PoL targets exceptionally creative and adventurous students. Most PoL faculty and current students did not study biology after school but are fascinated by how living systems work – a deep curiosity and motivation to understand living systems is at the core of the program. Biology is a source of some of the most intellectually rich and challenging research questions, and this has motivated many physicists (even many “quintessential physicists” such as Feynman!) to learn biology deeply. If you have strength in your core discipline, have an open mind to explore biology, and are motivated to take on some of the deepest scientific questions, then yes, PoL is for you! 

 

  • Is the focus of PoL only theory, or does it also include experiment?

As with the long tradition of science and as in any good research program, theory and experiment go hand in hand; the PoL program is no exception. The PoL faculty and students are a mix of practitioners of theory and experiment. During the coursework, you will be exposed to both these aspects (see below for more details). There are research rotations that will enable you to try both theory and experiment before you decide on what to pursue eventually for your PhD research (see below for more details). Even after starting to work towards your PhD research, theorists are particularly encouraged to make connections with experiments/data and vice-versa.

 

Admission to the PoL Program

 

  • How do I get admitted to the PoL program?

The full details of the admission process can be found here – https://pol.icts.res.in/admissions

 

  • Will there be biology questions in the PoL admissions interview?

It is not a biology interview! During the interview, you will be asked questions mainly pertaining to

  • your core strengths, be they in Physics, Mathematics, Computer Science, or engineering,
  • your ability to think and address Physics/Math/CS/Engg. problems that might arise from biological processes,
  • your motivations to study and research living systems

 

After Joining the Program

 

  • What are the requirements to obtain a PhD within the PoL program?

The full details of the program structure and requirements can be found here: https://pol.icts.res.in/admissions

 

  • Is the coursework difficult? How many biology courses should I take?

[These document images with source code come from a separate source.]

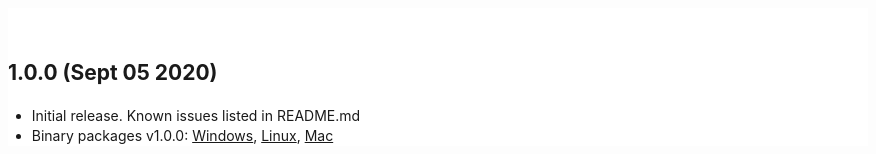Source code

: <BR>

## **1.0.0** (Sept 05 2020)
- Initial release. Known issues listed in README.md
- Binary packages v1.0.0:
    [Windows](https://storage.googleapis.com/spx-gc-bucket-fi/installers/1.0/SPX-GC_1_0_0_win64.zip),
    [Linux](https://storage.googleapis.com/spx-gc-bucket-fi/installers/1.0/SPX-GC_1_0_0_linux64.zip),
    [Mac](https://storage.googleapis.com/spx-gc-bucket-fi/installers/1.0/SPX-GC_1_0_0_linux64.zip)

Via the courses, you will learn unique ways to think about living systems and learn about new frontiers of physics itself. The courses include both theory and experiment. They are designed to challenge you and are not meant to be easy, but they will surely be rewarding. While it is important to get good grades in the courses, the emphasis is on learning and developing skills to enable the PhD research journey. As a natural outcome of being part of PoL and wanting to be at the forefront of the field, we hope that you will want to learn more biology; therefore, you will have access to all the biology courses taught at NCBS. For the PoL program itself, there are some minimal credits required from biology courses.

 

  • How much computation should I know before taking the courses?

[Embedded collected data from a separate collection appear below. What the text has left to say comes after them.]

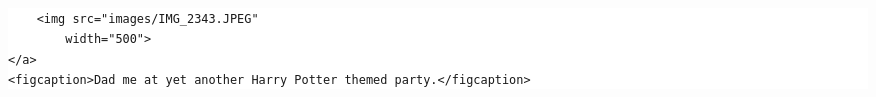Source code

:         <img src="images/IMG_2343.JPEG"
            width="500">
    </a>
    <figcaption>Dad me at yet another Harry Potter themed party.</figcaption>
</figure>
</div>
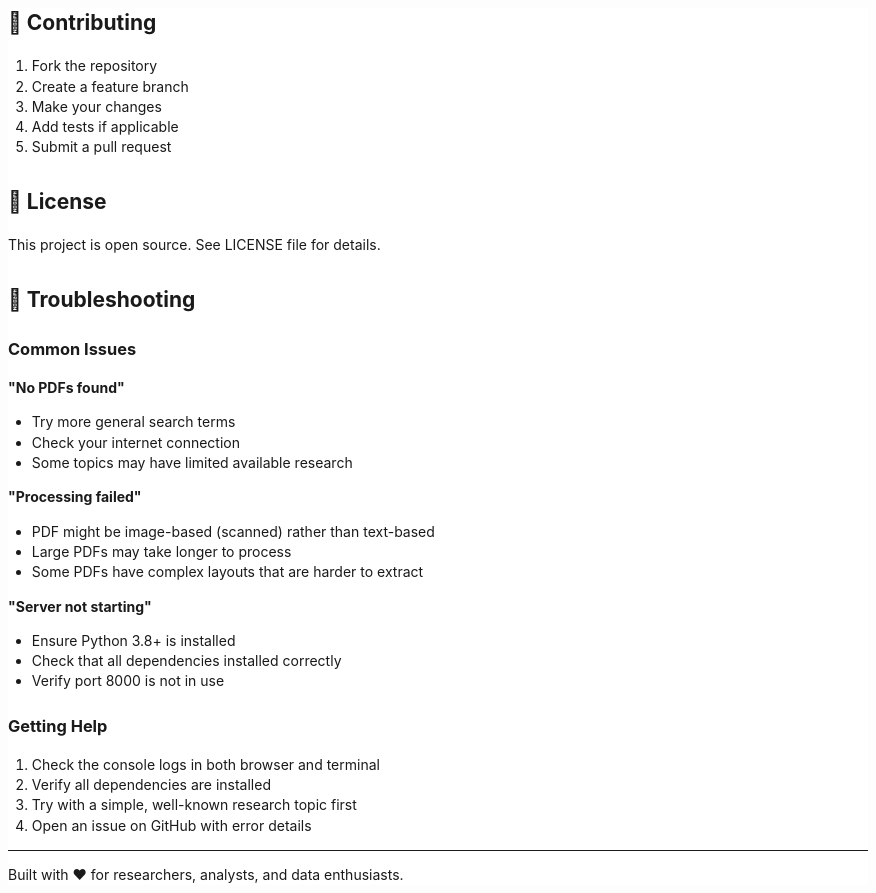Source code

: ## 🤝 Contributing

1. Fork the repository
2. Create a feature branch
3. Make your changes
4. Add tests if applicable
5. Submit a pull request

## 📄 License

This project is open source. See LICENSE file for details.

## 🐛 Troubleshooting

### Common Issues

**"No PDFs found"**
- Try more general search terms
- Check your internet connection
- Some topics may have limited available research

**"Processing failed"**
- PDF might be image-based (scanned) rather than text-based
- Large PDFs may take longer to process
- Some PDFs have complex layouts that are harder to extract

**"Server not starting"**
- Ensure Python 3.8+ is installed
- Check that all dependencies installed correctly
- Verify port 8000 is not in use

### Getting Help

1. Check the console logs in both browser and terminal
2. Verify all dependencies are installed
3. Try with a simple, well-known research topic first
4. Open an issue on GitHub with error details

---

Built with ❤️ for researchers, analysts, and data enthusiasts.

Scientific computation is an essential part of modern research in any area. Many of the courses will require such skills, and having exposure to any programming language will be an added advantage.

 

  • How much prior experimental skill is required for the courses and the PhD program?

While any prior exposure to experiment is highly welcome, admission to and subsequent progress through the PoL program do not require any prior experimental experience. You will be given enough opportunity during the courses and rotations (see next question) to develop some skills that will enable you to take up experimentation for your PhD, if you so wish to.

 

  • How is the decision to join a particular research group made?

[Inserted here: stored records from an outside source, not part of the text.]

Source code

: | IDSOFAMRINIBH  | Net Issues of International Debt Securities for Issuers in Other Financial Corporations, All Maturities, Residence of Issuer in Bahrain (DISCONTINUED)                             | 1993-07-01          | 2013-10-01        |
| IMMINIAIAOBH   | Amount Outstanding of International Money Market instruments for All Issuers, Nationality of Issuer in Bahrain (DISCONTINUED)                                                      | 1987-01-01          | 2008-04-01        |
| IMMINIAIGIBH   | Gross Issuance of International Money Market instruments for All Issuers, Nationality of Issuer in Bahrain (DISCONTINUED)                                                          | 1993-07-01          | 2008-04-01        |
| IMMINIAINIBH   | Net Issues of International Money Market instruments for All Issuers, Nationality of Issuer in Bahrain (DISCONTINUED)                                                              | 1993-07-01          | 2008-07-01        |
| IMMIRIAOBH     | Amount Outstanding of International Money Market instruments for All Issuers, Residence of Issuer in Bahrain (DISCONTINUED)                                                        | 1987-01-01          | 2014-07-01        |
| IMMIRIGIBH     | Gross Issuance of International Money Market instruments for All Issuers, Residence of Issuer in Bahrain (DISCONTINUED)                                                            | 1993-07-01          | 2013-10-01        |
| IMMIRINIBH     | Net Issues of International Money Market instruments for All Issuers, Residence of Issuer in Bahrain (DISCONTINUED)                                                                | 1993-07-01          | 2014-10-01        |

Students will have the opportunity to do “research rotations” – short, focused periods of research work within specific groups of potential interest – before finalizing a group to join for a PhD. Rotations enable students to not only explore possible research areas but also to explore both theoretical and experimental research approaches. The final decision to join a particular group/lab, based on the rotations, will be made by mutual agreement between the student and the research faculty/group.